> WHAT YOU WILL DO: Swap "scientific name" for "binomial name" throughout the material and reproduce every line with nothing else changed. Leave the pictures out of your answer.

> SUPPLIED DATA:
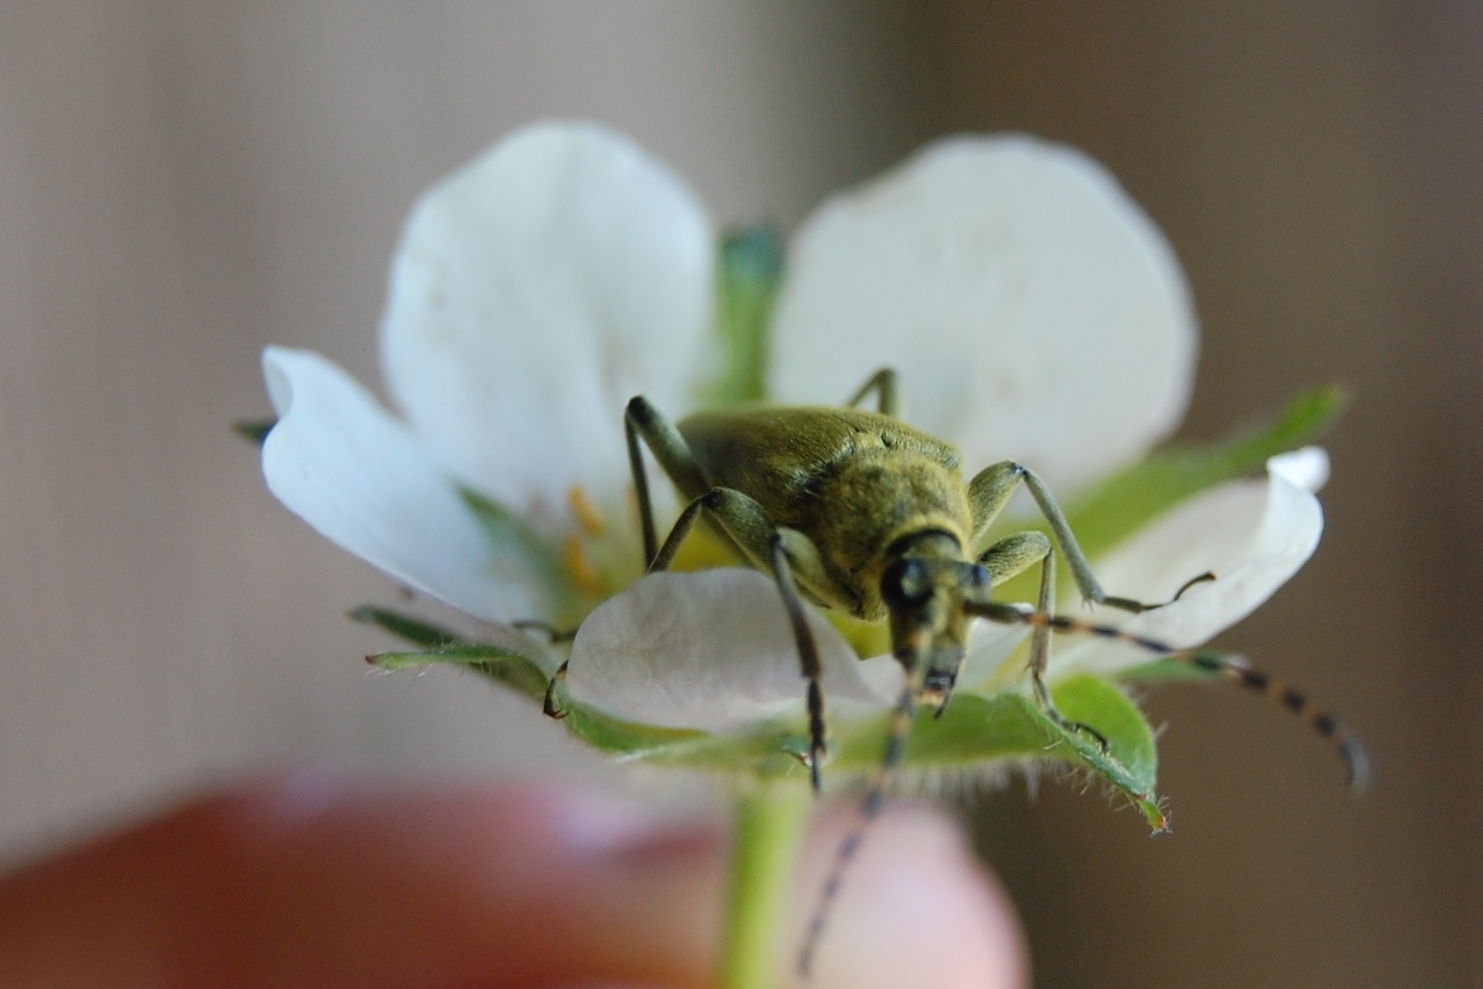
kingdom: Animalia
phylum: Arthropoda
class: Insecta
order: Coleoptera
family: Cerambycidae
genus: Lepturobosca
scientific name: Lepturobosca virens
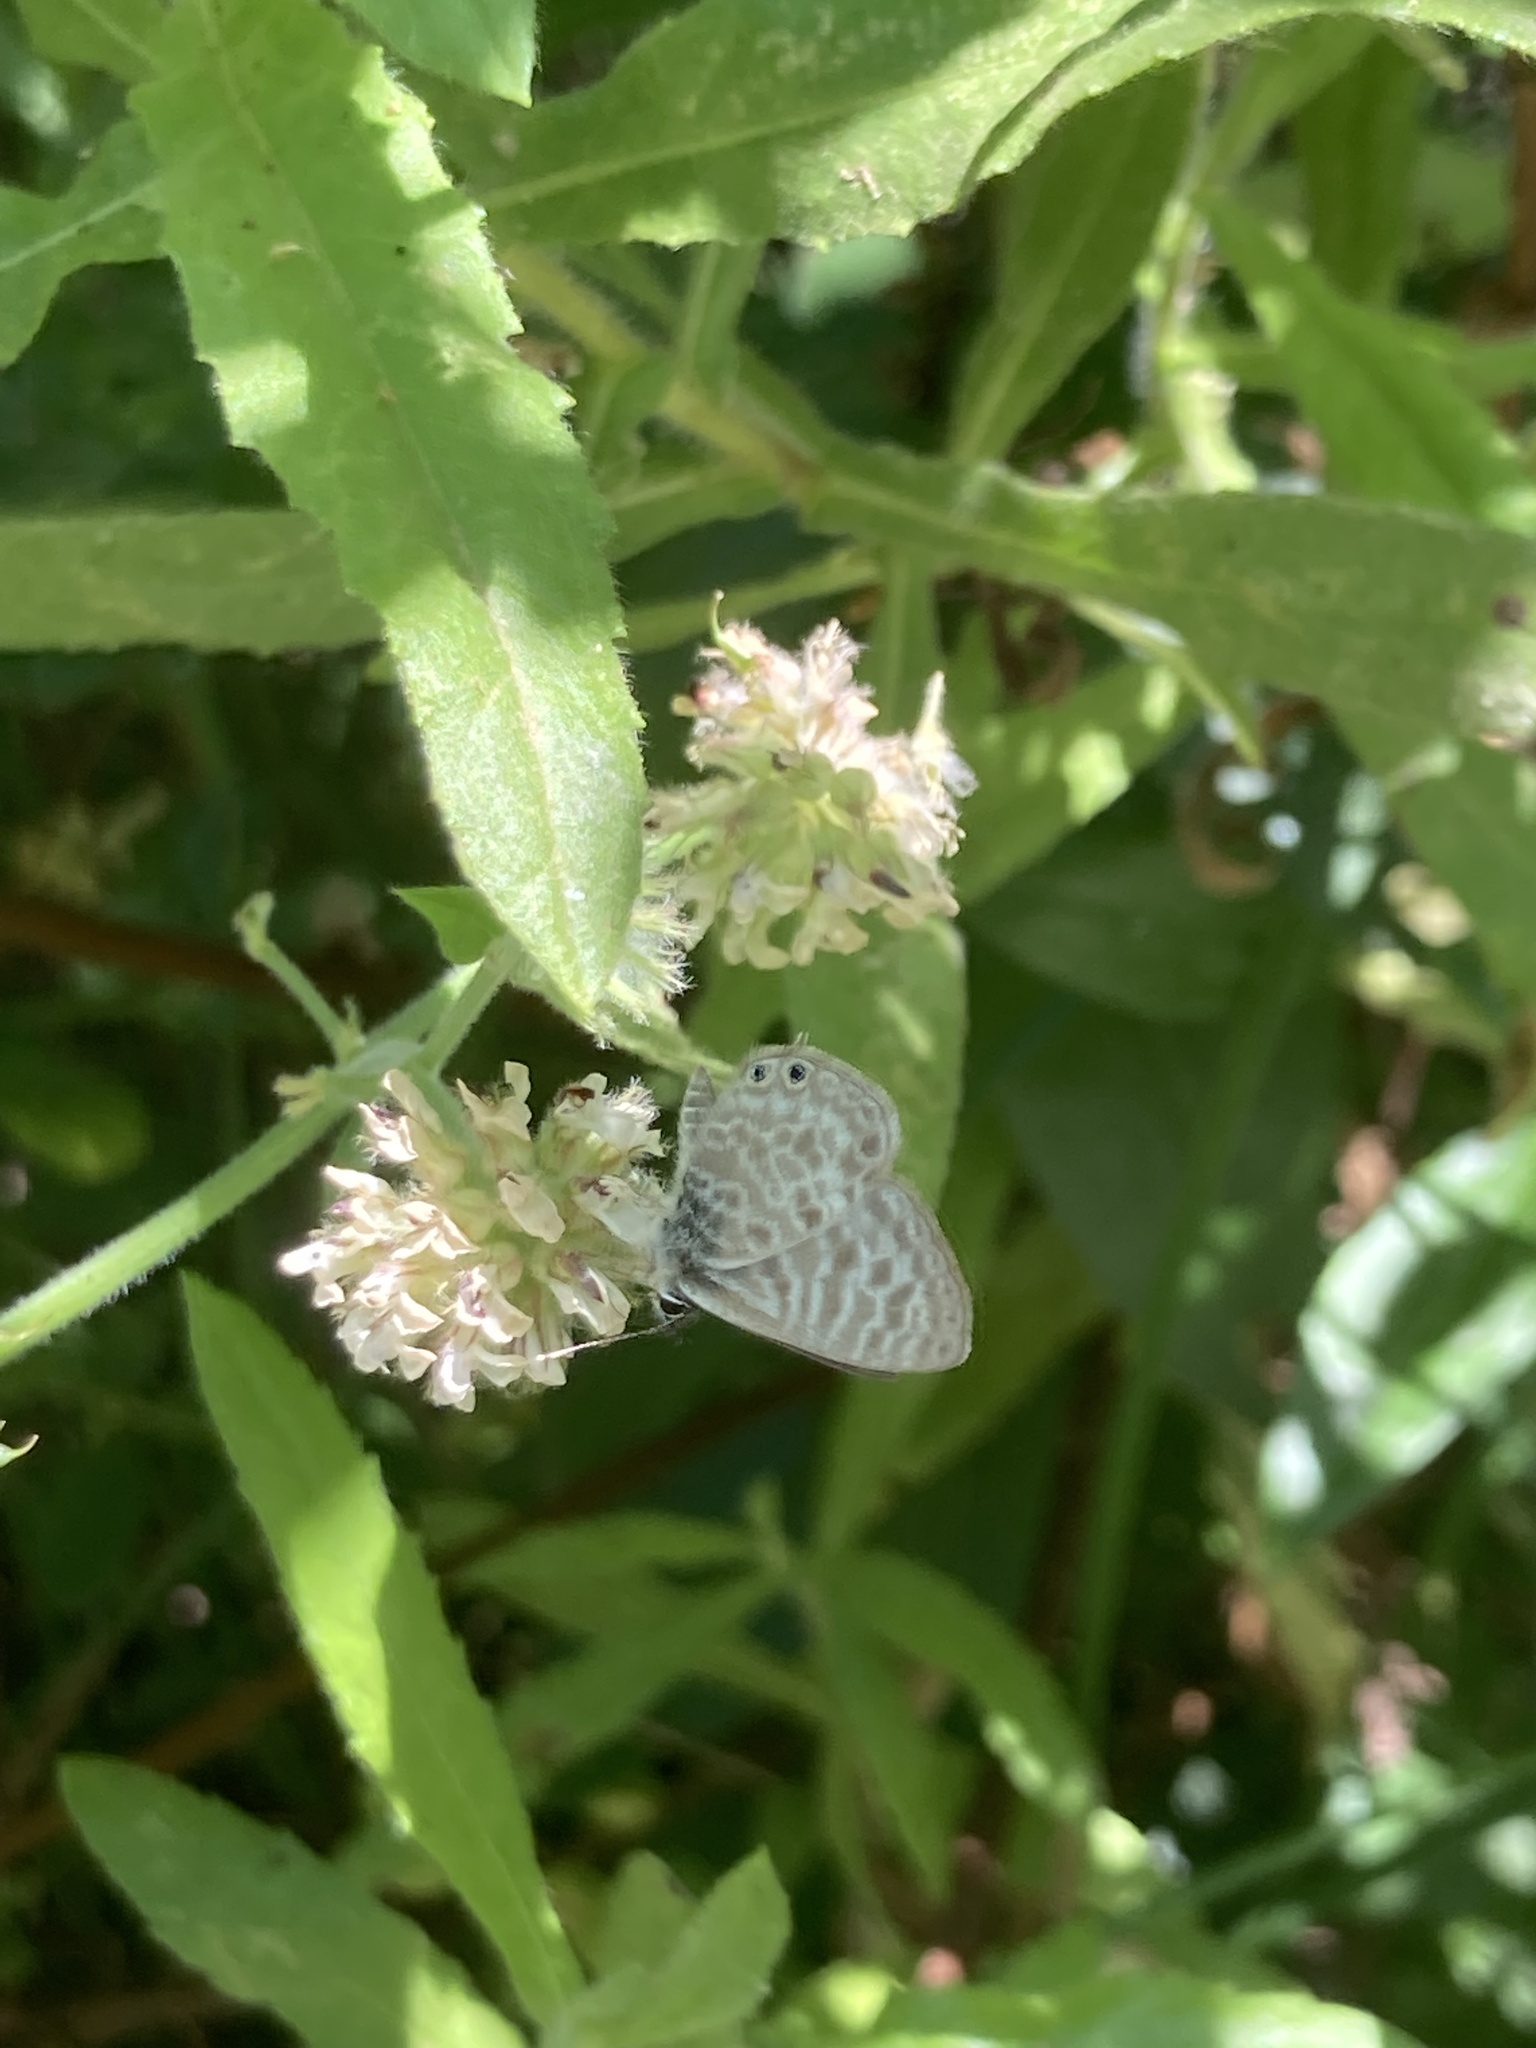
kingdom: Animalia
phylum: Arthropoda
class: Insecta
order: Lepidoptera
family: Lycaenidae
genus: Leptotes
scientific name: Leptotes pirithous
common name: Lang's short-tailed blue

> RESULT FOR THIS TASK:
kingdom: Animalia
phylum: Arthropoda
class: Insecta
order: Coleoptera
family: Cerambycidae
genus: Lepturobosca
binomial name: Lepturobosca virens
kingdom: Animalia
phylum: Arthropoda
class: Insecta
order: Lepidoptera
family: Lycaenidae
genus: Leptotes
binomial name: Leptotes pirithous
common name: Lang's short-tailed blue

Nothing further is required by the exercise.